The digital system includes two types of memories, cache memory and system memory. The cache is located closer to the processor (or the hardware accelerator) than the system memory, and typically is smaller and has a faster read time, hence, a low access time. However, since cache memory is smaller and more expensive than system memory, the cache typically is not big enough to store all the data frames received from other digital systems in the network. For example, the cache memory may comprise one of a static random-access memory (SRAM) and a flash memory, while the system memory comprises dynamic random-access memory (DRAM). Thus, the system memory is used for storing the data frames received from the communication network. However, fetching the data frames from the system memory leads to processing delays. To improve performance, conventional digital systems pre-fetch some data frames from the system memory and store them in the cache.
When the processor requires a data frame, the processor checks for availability of the required data frame in the cache. If the required data frame is available in the cache, it is referred to as a cache hit. For cache hits, the processor reads the required data frame from the cache. However, if the required data frame is not available in the cache, it is referred to as a cache miss. For a cache miss, the processor reads the required data frame from the system memory, thereby resulting in a delay. Thus, it is necessary to identify the data frames required for subsequent processing and pre-fetch the identified data frames from the system memory to the cache to reduce the number of cache misses.
One pre-fetching technique includes stashing of a subset of the data frames in the cache. The subset of the data frames is concurrently stored in the system memory. When the processor requests access to a first data frame of the subset, the first data frame is available in the cache. However, if the time from when the subset of the data frames is stashed to when the processor requests the first data frame exceeds a cache-flush time period, the cache will evict the subset of the data frames. The subset of the data frames stashed in the cache memory also may be overwritten. Therefore, the processor will not find the first data frame in the cache and must retrieve it from the system memory.

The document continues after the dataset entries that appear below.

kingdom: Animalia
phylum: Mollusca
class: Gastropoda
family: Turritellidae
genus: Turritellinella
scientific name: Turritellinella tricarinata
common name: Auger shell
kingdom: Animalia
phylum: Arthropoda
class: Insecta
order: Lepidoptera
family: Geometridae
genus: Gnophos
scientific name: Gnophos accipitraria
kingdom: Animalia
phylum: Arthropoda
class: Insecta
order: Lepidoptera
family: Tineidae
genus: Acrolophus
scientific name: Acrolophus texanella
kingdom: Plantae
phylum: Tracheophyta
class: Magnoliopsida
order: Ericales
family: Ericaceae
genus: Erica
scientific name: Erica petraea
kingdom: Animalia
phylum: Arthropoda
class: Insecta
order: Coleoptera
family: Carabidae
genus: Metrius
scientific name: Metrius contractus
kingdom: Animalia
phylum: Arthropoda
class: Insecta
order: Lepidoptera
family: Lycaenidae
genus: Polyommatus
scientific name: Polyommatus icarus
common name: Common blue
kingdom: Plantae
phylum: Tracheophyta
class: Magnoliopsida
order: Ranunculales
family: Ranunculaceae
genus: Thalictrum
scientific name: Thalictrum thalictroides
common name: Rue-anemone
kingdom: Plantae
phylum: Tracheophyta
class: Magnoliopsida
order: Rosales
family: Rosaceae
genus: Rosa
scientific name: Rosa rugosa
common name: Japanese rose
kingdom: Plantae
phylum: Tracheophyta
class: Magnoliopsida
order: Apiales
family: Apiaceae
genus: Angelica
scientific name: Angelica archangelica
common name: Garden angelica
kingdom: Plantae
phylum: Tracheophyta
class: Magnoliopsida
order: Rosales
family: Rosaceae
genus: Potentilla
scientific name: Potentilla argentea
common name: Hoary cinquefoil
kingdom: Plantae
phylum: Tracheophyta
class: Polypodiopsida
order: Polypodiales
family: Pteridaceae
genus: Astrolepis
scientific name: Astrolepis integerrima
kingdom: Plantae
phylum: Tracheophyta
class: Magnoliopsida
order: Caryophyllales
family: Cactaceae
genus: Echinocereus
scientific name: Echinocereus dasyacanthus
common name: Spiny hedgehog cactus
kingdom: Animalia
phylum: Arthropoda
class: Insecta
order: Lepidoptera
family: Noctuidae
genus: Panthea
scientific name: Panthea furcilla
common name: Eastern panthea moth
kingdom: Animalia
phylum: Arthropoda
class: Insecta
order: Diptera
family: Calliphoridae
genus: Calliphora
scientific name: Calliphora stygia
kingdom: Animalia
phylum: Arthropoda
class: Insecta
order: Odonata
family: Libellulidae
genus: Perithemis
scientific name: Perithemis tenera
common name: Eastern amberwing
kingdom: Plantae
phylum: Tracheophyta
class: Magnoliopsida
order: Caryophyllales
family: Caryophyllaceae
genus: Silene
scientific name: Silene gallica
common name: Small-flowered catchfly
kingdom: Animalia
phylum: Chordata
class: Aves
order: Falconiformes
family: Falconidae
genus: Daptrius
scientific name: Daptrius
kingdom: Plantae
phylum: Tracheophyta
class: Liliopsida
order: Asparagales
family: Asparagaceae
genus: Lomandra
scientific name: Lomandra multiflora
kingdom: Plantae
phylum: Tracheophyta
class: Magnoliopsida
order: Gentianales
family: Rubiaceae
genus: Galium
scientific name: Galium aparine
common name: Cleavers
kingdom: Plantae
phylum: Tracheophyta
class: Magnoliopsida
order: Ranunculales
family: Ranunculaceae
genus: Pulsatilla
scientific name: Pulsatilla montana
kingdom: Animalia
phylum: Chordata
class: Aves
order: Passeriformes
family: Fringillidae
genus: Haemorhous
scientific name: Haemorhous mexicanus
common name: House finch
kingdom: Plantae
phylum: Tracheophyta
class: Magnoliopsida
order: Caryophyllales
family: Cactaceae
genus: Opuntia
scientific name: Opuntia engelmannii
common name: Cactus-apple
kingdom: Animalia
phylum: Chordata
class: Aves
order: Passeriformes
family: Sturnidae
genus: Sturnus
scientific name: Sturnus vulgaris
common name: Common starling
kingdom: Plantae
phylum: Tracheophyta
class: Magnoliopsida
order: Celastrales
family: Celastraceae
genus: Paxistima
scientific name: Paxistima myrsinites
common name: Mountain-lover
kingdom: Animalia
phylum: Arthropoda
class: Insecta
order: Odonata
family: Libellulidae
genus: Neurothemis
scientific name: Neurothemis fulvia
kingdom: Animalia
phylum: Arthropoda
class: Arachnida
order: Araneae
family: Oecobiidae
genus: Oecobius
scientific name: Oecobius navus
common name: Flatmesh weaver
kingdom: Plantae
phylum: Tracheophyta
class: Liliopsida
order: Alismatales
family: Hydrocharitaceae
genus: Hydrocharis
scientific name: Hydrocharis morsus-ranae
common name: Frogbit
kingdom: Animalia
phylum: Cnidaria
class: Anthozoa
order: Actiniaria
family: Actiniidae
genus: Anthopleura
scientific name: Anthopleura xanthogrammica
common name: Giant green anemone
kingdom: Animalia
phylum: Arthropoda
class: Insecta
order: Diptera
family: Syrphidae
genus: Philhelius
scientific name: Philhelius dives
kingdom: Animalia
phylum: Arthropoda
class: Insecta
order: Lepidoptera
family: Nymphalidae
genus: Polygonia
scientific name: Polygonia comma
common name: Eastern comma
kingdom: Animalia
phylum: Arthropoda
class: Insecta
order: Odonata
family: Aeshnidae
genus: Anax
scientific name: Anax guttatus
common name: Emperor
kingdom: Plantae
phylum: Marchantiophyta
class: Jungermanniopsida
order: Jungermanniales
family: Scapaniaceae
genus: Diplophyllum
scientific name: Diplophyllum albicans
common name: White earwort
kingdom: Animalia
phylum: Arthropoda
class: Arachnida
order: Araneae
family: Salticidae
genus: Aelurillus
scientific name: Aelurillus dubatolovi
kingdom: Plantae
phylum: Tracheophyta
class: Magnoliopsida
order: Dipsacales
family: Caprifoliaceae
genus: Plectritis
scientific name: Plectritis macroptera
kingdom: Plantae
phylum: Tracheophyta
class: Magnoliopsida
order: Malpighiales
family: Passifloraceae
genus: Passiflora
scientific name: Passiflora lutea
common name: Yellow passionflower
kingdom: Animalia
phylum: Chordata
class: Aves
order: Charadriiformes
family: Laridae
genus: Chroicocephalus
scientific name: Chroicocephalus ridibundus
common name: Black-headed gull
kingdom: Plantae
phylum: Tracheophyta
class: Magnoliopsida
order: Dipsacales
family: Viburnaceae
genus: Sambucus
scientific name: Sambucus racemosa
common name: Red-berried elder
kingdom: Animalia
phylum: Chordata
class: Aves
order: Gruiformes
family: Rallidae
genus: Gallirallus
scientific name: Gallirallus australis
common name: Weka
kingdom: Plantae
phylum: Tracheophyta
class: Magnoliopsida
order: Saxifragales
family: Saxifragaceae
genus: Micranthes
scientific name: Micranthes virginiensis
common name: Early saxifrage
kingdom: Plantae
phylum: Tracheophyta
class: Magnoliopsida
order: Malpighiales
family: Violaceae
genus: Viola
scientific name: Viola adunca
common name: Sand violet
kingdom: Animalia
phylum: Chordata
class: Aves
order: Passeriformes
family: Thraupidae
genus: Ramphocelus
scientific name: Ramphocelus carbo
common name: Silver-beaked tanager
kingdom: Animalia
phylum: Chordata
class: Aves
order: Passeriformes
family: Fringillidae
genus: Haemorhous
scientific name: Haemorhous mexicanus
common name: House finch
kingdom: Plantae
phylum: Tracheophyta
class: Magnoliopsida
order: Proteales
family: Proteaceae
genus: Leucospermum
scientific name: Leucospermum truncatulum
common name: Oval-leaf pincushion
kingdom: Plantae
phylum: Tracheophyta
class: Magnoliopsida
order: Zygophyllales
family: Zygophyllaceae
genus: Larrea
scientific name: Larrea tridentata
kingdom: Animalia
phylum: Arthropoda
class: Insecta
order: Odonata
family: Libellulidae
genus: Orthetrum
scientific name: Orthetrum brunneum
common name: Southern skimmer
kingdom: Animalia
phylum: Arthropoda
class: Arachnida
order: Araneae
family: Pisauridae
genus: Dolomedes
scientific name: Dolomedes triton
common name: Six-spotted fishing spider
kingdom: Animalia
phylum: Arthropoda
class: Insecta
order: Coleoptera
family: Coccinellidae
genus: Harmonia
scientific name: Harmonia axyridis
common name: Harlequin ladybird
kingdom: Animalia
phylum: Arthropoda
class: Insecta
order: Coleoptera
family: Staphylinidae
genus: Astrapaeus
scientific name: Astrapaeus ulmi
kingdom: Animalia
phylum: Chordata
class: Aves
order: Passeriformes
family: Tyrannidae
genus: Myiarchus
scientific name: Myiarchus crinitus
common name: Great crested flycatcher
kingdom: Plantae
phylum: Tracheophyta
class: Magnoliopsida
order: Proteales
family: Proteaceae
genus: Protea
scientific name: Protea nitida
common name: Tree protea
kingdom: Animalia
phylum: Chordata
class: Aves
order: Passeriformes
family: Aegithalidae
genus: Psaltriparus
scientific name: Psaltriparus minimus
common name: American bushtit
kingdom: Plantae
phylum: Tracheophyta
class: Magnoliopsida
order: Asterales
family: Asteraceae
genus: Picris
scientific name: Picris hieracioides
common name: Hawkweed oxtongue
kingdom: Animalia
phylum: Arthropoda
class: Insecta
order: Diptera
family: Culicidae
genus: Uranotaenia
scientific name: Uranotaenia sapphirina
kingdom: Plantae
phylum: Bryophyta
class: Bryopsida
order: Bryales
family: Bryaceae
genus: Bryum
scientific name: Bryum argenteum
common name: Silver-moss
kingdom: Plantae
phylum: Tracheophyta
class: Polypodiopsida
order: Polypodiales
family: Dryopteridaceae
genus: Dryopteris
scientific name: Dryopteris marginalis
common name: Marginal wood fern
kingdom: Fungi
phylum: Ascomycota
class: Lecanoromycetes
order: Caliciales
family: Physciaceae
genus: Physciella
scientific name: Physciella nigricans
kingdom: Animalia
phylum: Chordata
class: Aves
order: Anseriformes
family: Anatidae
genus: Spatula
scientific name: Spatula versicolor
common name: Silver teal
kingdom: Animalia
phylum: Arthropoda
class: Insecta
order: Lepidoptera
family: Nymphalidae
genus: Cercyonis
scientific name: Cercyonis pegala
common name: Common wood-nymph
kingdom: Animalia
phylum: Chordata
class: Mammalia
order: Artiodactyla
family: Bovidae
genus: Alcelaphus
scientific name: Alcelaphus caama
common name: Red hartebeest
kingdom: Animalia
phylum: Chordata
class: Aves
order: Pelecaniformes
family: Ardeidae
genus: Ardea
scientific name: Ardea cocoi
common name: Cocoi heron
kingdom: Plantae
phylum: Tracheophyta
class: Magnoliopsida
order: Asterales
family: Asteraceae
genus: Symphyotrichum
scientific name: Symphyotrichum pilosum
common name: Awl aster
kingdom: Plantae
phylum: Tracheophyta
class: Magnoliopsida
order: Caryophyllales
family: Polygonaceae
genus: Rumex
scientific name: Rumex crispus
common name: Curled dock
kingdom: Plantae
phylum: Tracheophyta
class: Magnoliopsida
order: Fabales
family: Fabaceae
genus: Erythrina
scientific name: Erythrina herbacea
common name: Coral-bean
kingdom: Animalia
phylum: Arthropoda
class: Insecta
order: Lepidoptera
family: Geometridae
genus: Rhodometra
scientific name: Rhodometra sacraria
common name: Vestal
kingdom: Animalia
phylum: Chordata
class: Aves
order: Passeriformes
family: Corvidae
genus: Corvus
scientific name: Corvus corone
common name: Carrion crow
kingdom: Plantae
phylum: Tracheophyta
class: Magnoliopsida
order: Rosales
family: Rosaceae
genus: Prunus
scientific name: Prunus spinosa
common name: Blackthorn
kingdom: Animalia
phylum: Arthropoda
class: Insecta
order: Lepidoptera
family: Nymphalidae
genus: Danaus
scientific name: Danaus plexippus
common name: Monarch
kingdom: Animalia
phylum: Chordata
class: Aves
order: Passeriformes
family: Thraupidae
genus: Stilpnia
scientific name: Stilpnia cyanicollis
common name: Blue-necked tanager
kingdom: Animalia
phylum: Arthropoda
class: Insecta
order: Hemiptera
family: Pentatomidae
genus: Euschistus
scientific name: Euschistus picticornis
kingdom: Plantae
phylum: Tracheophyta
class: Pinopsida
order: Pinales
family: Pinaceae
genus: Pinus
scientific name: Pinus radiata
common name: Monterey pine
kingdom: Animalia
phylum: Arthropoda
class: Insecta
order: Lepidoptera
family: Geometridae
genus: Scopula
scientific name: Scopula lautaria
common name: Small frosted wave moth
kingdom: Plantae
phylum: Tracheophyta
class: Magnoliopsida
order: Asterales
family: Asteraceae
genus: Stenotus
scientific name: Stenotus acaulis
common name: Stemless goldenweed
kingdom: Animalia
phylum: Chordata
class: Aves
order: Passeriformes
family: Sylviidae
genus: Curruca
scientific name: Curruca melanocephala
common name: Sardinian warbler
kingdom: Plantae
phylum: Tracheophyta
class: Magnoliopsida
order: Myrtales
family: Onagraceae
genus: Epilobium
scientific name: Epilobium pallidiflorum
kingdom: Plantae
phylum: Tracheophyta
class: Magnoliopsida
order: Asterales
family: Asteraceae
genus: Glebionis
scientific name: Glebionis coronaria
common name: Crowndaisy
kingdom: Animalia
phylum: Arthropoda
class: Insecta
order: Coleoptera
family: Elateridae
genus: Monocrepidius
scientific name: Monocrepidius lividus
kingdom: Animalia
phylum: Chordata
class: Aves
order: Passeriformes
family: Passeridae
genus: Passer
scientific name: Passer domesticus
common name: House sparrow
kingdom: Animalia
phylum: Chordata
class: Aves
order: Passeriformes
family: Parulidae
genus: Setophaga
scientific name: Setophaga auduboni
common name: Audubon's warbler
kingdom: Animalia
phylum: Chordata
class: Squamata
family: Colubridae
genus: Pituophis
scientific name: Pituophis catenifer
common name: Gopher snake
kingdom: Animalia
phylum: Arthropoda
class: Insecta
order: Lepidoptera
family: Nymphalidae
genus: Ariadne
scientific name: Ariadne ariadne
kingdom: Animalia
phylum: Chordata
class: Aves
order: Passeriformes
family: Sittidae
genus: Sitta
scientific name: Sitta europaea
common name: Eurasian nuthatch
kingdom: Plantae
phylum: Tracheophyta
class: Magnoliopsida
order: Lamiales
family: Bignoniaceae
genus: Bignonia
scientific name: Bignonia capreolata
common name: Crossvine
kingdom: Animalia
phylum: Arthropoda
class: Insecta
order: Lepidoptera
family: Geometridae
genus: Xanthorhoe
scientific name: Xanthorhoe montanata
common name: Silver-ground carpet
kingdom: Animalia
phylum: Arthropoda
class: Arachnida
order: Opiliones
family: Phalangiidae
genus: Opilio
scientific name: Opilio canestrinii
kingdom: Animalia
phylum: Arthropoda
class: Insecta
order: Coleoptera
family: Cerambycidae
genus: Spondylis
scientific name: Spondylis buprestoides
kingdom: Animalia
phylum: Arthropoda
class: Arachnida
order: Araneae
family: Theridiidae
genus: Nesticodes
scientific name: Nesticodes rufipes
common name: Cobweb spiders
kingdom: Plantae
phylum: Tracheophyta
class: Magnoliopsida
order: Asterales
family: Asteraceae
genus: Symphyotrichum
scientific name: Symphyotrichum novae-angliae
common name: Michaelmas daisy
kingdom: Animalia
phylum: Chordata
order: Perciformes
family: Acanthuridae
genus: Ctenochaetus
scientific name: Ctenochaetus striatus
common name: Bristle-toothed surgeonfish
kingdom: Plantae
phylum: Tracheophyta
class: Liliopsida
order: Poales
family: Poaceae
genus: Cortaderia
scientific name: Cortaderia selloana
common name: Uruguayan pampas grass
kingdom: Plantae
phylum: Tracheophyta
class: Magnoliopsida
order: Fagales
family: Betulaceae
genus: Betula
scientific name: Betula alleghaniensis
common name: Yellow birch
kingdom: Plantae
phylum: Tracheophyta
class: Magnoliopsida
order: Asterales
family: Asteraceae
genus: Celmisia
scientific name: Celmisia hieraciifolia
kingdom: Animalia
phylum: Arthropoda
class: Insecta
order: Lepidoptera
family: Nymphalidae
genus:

Another pre-fetching technique includes predicting a subset of data frames that will be required by the processor and pre-fetching this subset of the data frames from the system memory to the cache. A prediction algorithm is used to monitor cache misses that occur due to the absence of requested data frames in the cache memory. The prediction algorithm identifies addresses associated with the requested data frames that resulted in the cache misses, and then identifies a predicted set of addresses based on the addresses associated with the requested data frames that resulted in the cache misses. The subset of data frames associated with the predicted set of addresses is then pre-fetched and stored in the cache. However, the processor may require only a few predicted addresses of the predicted set of addresses for processing. The remaining predicted addresses of the predicted set of addresses are not used. The machine cycles required to pre-fetch these unused data frames are wasted. Further, since the prediction algorithm requires initial cache misses, this technique results in delay in the processing of the data frames and results in performance degradation of the digital system.
Therefore it would be advantageous to have a system and method for pre-fetching of data frames to the cache that reduces the number or occurrence of cache misses.